Sento le forze che mi abbandonano. Le gambe cedono e mi ritrovo a terra, carponi. Mi gira la testa. Il Maestro mi accarezza e subito sto meglio. Mi porge la mano e mi aiuta a rialzarmi.

«Avrò te. Tu avrai me. Per partire ci serve solo un nome. Scegli il tuo, svelto.»

«Non mi viene in mente nulla. Ah! Perché non riesco?»

«Allora dirò il mio nome per primo, quello che ho scelto. Cerca di tenerlo a mente.»

Pronuncia un nome dolcissimo. Quelle poche sillabe fanno scattare in me qualcosa, un ricordo delle tante volte che ho osservato il mondo. Vedo un manto verde ricoprire una collina, le nubi sullo sfondo viaggiano veloci portate dal vento e si stagliano nel cielo. La primavera è sbocciata e ha riversato a piene mani i suoi colori più fulgidi. La mia vista si posa sopra un grazioso piccolo fiore, di un indaco che sfuma in violetto. Il suo profumo è delicato. Fresco.

Dalle mie labbra esce un suono, quasi un trillo. Ho scelto il mio nome.

Il Maestro sorride, mi accompagna alle porte del mondo.

 

Il vortice spaventa tutti, così ho sentito dire. Vedendolo capisco perché. Sembra rubarti il calore, l'amore. Atterrisce.
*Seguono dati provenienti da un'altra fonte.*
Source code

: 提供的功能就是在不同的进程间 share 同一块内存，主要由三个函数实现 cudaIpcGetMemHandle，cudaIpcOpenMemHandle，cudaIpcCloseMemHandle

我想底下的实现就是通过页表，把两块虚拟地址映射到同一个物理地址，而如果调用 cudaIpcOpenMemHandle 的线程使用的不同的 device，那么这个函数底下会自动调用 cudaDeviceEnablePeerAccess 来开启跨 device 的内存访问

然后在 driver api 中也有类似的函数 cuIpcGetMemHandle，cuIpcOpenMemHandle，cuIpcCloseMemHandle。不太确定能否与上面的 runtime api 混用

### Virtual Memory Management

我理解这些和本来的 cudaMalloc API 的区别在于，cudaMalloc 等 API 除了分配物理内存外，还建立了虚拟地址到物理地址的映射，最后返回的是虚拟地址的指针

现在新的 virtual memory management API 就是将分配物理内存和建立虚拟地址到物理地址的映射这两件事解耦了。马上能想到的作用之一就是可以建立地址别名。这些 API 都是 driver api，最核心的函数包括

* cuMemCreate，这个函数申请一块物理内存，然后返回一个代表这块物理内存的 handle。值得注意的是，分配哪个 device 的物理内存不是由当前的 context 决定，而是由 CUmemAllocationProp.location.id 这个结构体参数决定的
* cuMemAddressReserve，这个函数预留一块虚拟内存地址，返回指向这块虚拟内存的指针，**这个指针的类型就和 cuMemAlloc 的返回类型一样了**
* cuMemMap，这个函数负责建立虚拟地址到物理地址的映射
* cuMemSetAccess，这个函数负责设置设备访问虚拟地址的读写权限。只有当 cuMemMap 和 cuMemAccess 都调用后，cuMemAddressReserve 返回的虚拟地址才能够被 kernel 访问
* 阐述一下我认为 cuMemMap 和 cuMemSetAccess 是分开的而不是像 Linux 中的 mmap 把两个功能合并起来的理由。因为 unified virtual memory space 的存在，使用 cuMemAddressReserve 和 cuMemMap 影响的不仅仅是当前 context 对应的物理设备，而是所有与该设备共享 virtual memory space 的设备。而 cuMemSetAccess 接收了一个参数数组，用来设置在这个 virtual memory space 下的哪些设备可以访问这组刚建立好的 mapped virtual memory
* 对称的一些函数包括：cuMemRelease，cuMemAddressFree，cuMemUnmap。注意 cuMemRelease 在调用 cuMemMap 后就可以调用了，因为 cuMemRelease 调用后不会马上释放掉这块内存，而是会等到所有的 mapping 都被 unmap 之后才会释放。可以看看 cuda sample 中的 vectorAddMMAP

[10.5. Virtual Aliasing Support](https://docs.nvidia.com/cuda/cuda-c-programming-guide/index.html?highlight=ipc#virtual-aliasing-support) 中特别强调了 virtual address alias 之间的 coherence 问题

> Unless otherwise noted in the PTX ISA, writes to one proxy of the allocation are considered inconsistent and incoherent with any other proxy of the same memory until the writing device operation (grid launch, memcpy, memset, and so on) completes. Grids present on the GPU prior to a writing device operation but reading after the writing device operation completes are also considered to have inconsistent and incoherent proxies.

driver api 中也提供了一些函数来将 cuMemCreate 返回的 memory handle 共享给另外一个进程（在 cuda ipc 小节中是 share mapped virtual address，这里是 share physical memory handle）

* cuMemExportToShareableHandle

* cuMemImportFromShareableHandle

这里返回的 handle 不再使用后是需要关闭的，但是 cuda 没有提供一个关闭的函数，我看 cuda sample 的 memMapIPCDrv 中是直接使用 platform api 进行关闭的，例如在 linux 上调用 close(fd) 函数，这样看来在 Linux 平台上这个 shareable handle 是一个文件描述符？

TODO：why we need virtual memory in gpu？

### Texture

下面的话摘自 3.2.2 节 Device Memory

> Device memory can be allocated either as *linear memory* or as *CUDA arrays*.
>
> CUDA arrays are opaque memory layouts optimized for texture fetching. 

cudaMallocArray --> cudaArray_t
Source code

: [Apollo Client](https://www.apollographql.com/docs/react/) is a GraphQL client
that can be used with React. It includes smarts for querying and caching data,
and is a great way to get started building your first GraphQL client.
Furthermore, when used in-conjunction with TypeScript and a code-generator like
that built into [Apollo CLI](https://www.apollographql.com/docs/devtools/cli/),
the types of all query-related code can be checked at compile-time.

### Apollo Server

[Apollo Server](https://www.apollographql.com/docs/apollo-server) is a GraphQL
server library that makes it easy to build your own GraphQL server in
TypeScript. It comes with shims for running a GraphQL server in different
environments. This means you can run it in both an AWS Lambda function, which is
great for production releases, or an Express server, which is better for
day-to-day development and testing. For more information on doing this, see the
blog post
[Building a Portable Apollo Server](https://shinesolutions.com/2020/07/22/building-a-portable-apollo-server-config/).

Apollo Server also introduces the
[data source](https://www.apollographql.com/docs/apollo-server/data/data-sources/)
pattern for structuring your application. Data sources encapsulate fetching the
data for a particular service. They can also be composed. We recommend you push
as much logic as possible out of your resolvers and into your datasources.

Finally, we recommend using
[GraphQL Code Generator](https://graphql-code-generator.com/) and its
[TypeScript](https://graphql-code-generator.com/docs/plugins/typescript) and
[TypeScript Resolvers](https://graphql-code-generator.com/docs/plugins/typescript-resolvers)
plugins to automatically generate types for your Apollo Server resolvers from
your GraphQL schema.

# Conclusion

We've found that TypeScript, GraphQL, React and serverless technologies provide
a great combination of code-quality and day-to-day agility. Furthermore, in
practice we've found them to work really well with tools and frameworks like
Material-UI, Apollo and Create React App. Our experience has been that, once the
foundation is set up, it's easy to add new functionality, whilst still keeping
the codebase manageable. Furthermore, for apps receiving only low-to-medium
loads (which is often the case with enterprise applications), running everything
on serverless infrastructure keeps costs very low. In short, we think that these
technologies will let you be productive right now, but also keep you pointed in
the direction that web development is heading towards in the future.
Il Maestro mi stringe la mano. Solo allora mi accorgo che sta tremando. Mi volto verso di lui e le lacrime mi rigano il volto. Anch'io stringo forte la sua mano. Vorrei sussurrargli “grazie” ma non oso aprire bocca. Le mie labbra fremono. Sorride, annuisce.

«Partiamo insieme. Così nasceremo, così resteremo finché non saremo abbastanza forti da camminare ognuno per la sua strada. Io sarò il tuo sostegno come tu sarai il mio, luce reciproca come guida nella notte. Sei pronto?»

«Sì.»

Facciamo pochi passi, e per qualche istante la gravità svanisce. Poi il vortice ci attrae.

Mi sento cadere.

 

Il freddo mi ghermisce, sono immerso nella luce e nel caos. Non è la luce calda che conoscevo. Mi strofinano addosso qualcosa, mi avvolgono mentre ancora tremo. Non riesco ad aprire gli occhi, bruciano. Sento suoni che non conosco, parole estranee.

Non sento lui.

Percepisco l'agitazione, qualcuno piange. Una donna.

Mi colpiscono, adagio. No, non voglio cominciare a vivere qui se non lo sento. Poi eccoli. I suoi vagiti.

Siamo arrivati assieme, ora so che possiamo continuare.

È il mio turno di piangere e respirare, prima di dimenticare quel che sapevo, prima di cominciare a imparare di nuovo.